Ah, but there is another end of the spectrum. The sun will stay lit until 7:12 p.m. on Sunday and there will be a minute more of light each day thereafter until the Fourth of July when the Earth tilts again and the sun starts to set a minute or so earlier each evening. For outdoor lovers this is the time to get out and about for late-afternoon rides, runs, casts and other pleasures. There are those who relish having the chance to play longer each day in the time that is enhanced by Daylight Savings.
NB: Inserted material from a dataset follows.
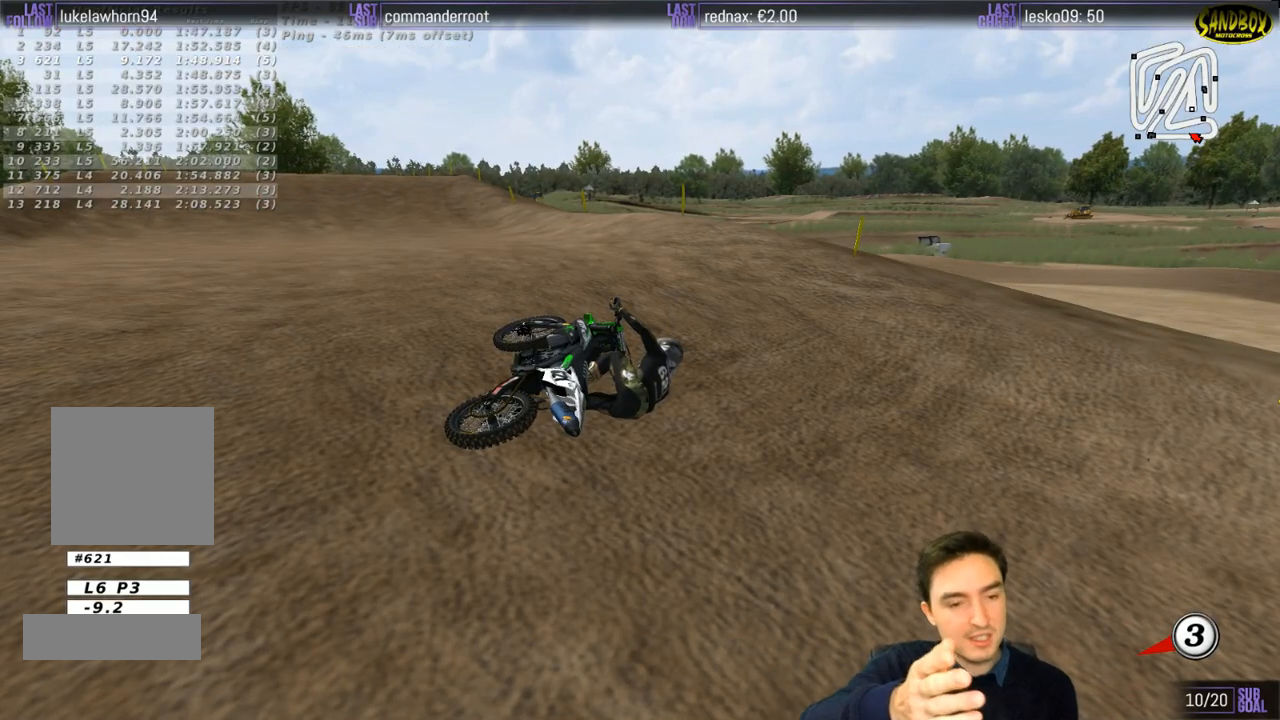
{"buttons": [], "left_stick": "center", "right_stick": "center", "events": []}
Either way, the effects of the edict are vast. Over 70 countries use the system that began in the early 1900s when Germany and Austria turned their clocks ahead on April 30, 1916, to help minimize the use of artificial light to save fuel in the first World War. We started to use it two years later and designated March as our clock-changing month, but it was unpopular and dropped after the end of the war. There have been fits and starts since but for the time being, no pun intended, Daylight Savings Time now begins at 2 a.m. on the second Sunday of March and lasts until 2 a.m. the first Sunday in November in 48 of the 50 states. Neither Hawaii nor Arizona (with the exception of the Navajo Nation in the northeastern tip of the state) observe Daylight Savings.
By the way, most of Europe will turn their clocks forward on March 27, two weeks after we do. There is no Daylight Savings Time in Russia (which, incredibly has 11 time zones) but Ukraine does change on the 27th, like Europe.
Let’s hope that on that Sunday morning they awake in peace.